*GIVEN EXERCISE*
Recast the data below as a Markdown table with the columns Row and Text, giving each line a row number and omitting blank lines and the pictures.

-- Start GIVEN DATA --

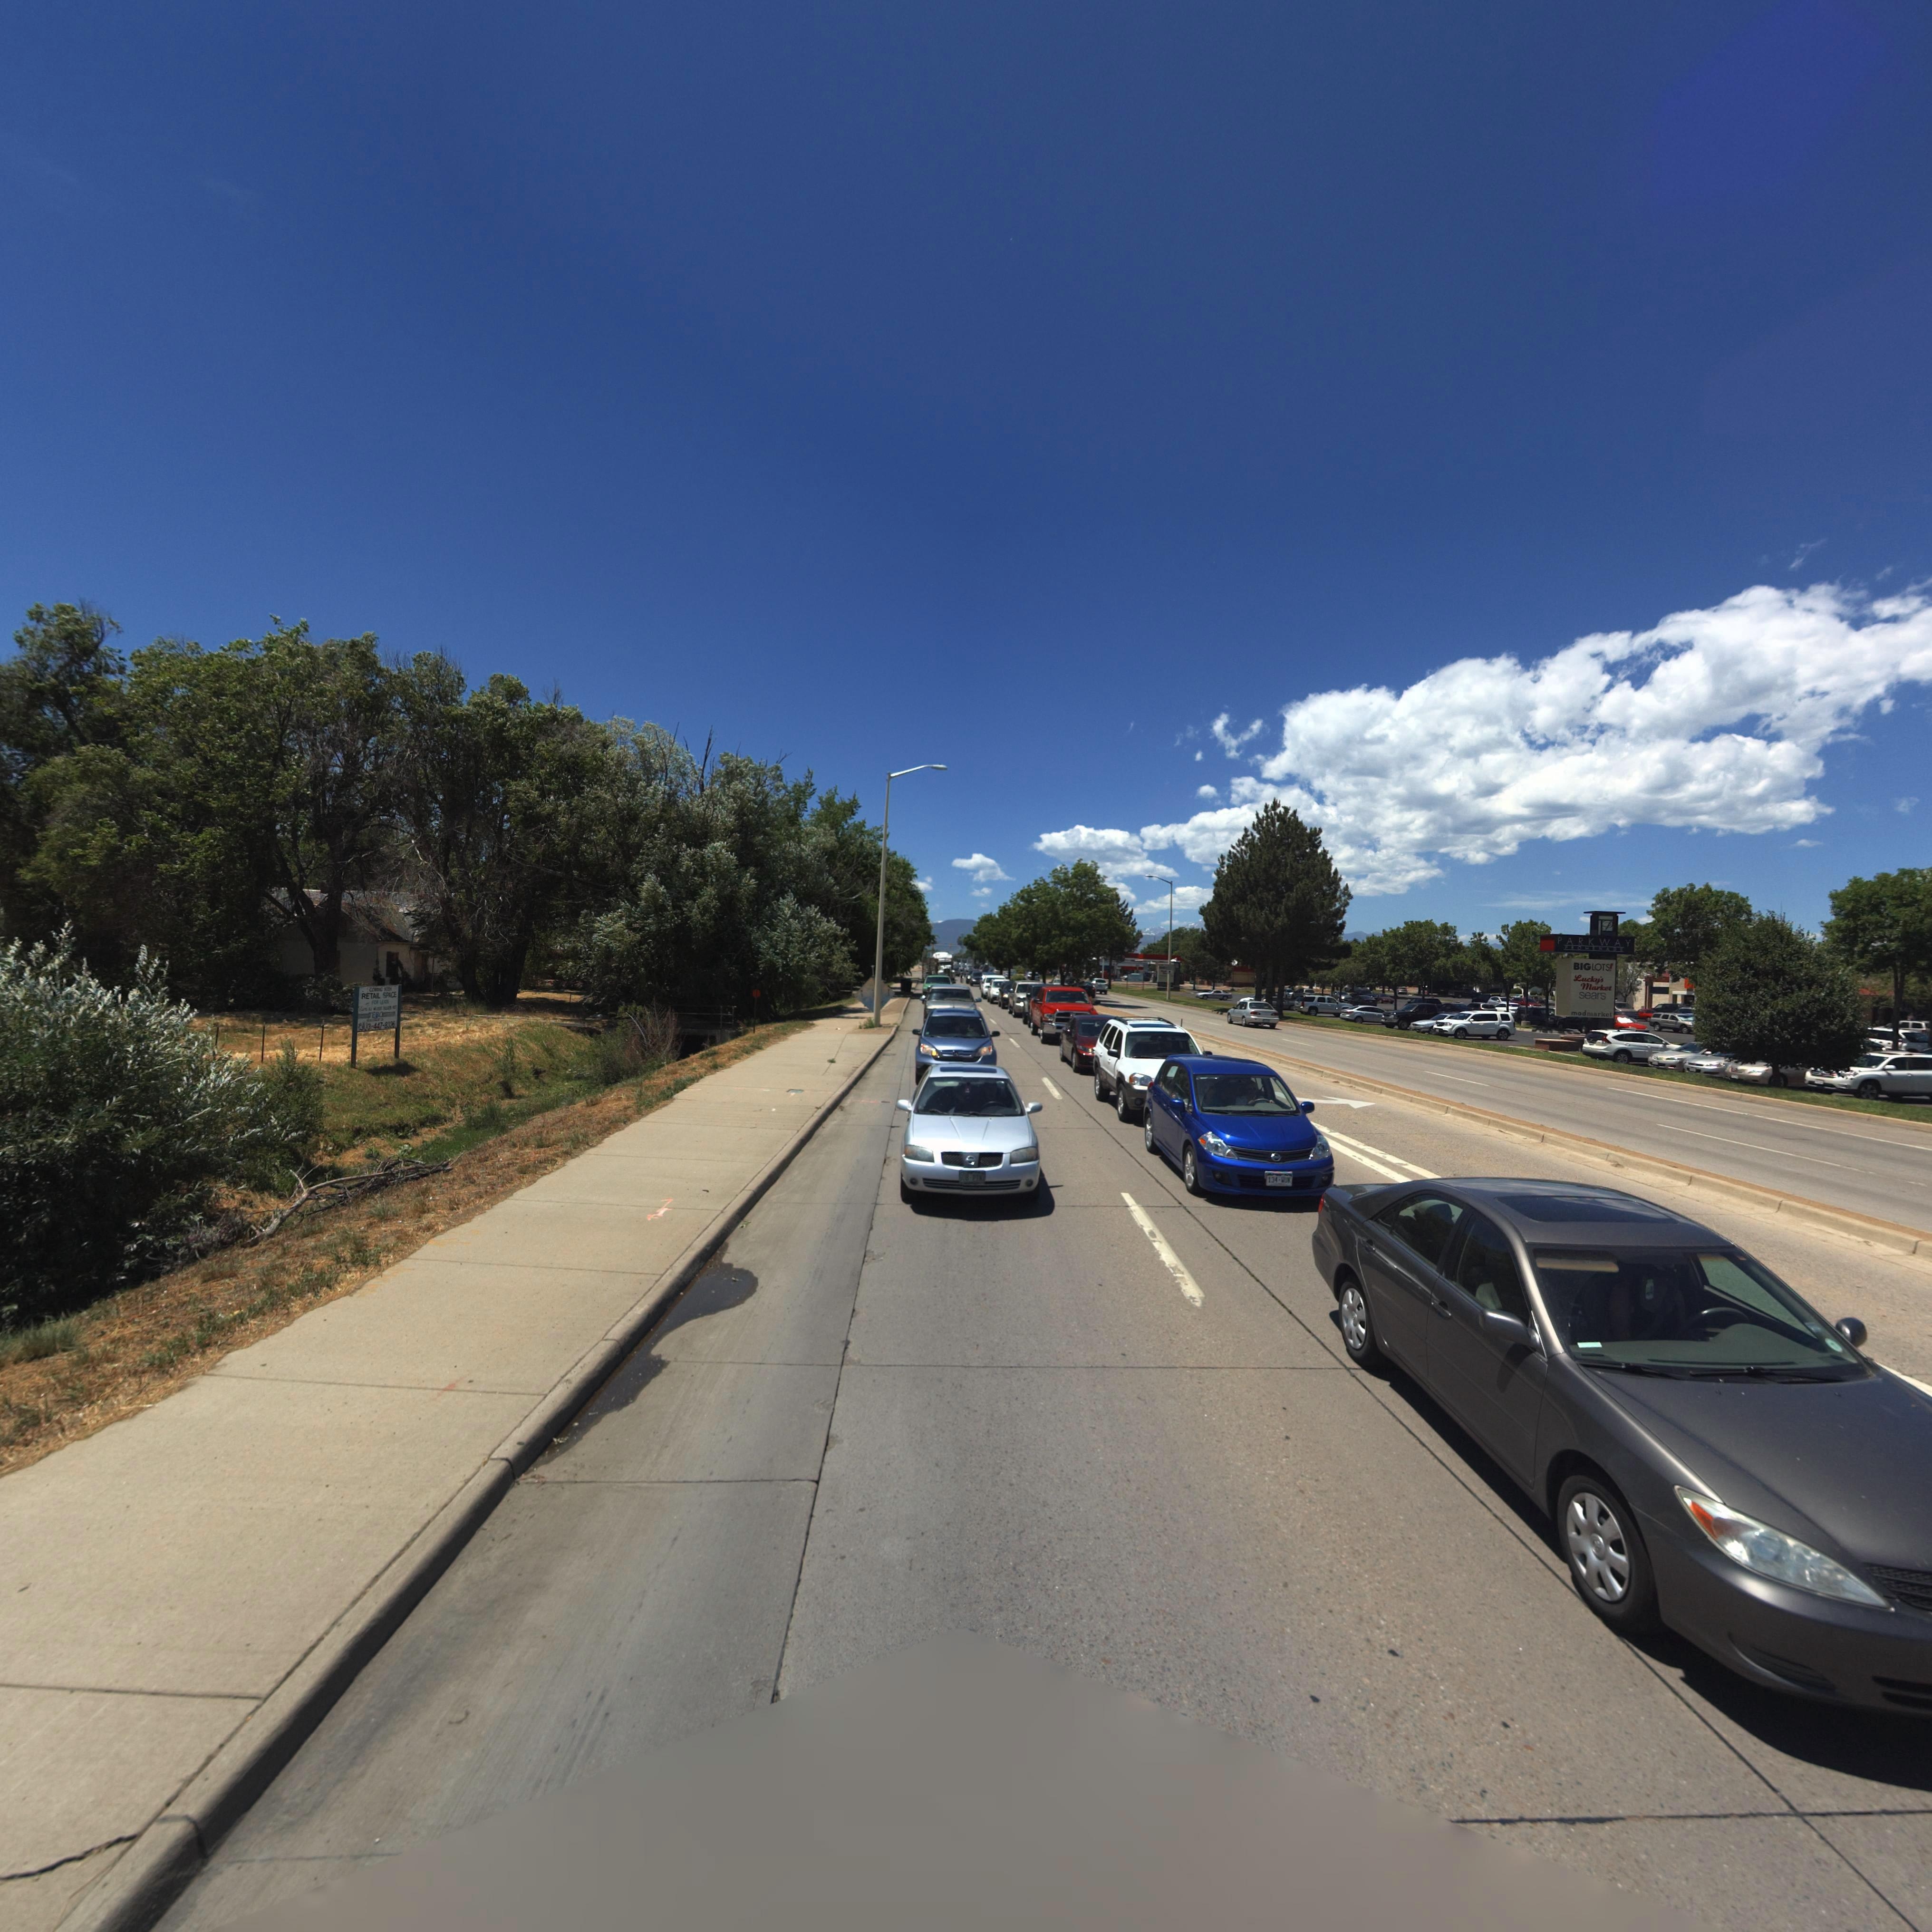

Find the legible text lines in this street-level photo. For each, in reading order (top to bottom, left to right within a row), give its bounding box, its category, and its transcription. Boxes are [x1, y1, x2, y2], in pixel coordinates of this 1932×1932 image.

[1573, 962, 1610, 971] BusinessName: BIGLOTS*
[1572, 974, 1604, 985] BusinessName: Lucky's
[1580, 982, 1612, 991] BusinessName: Market
[1578, 991, 1606, 1000] BusinessName: sears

-- End GIVEN DATA --

*RESULT*
| Row | Text |
|---|---|
| 1 | Find the legible text lines in this street-level photo. For each, in reading order (top to bottom, left to right within a row), give its bounding box, its category, and its transcription. Boxes are [x1, y1, x2, y2], in pixel coordinates of this 1932×1932 image. |
| 2 | [1573, 962, 1610, 971] BusinessName: BIGLOTS* |
| 3 | [1572, 974, 1604, 985] BusinessName: Lucky's |
| 4 | [1580, 982, 1612, 991] BusinessName: Market |
| 5 | [1578, 991, 1606, 1000] BusinessName: sears |